ENTRIES SUPPLIED:

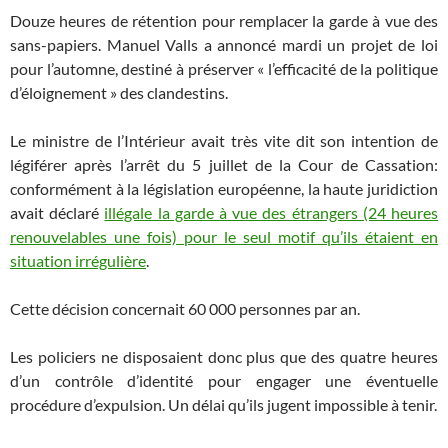
Douze heures de rétention pour remplacer la garde à vue des
sans-papiers. Manuel Valls a annoncé mardi un projet de loi
pour l’automne, destiné à préserver « l’efficacité de la politique
d’éloignement » des clandestins.
Le ministre de l’Intérieur avait très vite dit son intention de
légiférer après l’arrêt du 5 juillet de la Cour de Cassation:
conformément à la législation européenne, la haute juridiction
avait déclaré
illégale la garde à vue des étrangers (24 heures
renouvelables une fois) pour le seul motif qu’ils étaient en
situation irrégulière
.
Cette décision concernait 60 000 personnes par an.
Les policiers ne disposaient donc plus que des quatre heures
d’un contrôle d’identité pour engager une éventuelle
procédure d’expulsion. Un délai qu’ils jugent impossible à tenir.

PROBLEM TO SOLVE: All of the entries above must be reproduced exactly, and no image may be included.

EXERCISE OUTPUT:
Douze heures de rétention pour remplacer la garde à vue des
sans-papiers. Manuel Valls a annoncé mardi un projet de loi
pour l’automne, destiné à préserver « l’efficacité de la politique
d’éloignement » des clandestins.
Le ministre de l’Intérieur avait très vite dit son intention de
légiférer après l’arrêt du 5 juillet de la Cour de Cassation:
conformément à la législation européenne, la haute juridiction
avait déclaré
illégale la garde à vue des étrangers (24 heures
renouvelables une fois) pour le seul motif qu’ils étaient en
situation irrégulière
.
Cette décision concernait 60 000 personnes par an.
Les policiers ne disposaient donc plus que des quatre heures
d’un contrôle d’identité pour engager une éventuelle
procédure d’expulsion. Un délai qu’ils jugent impossible à tenir.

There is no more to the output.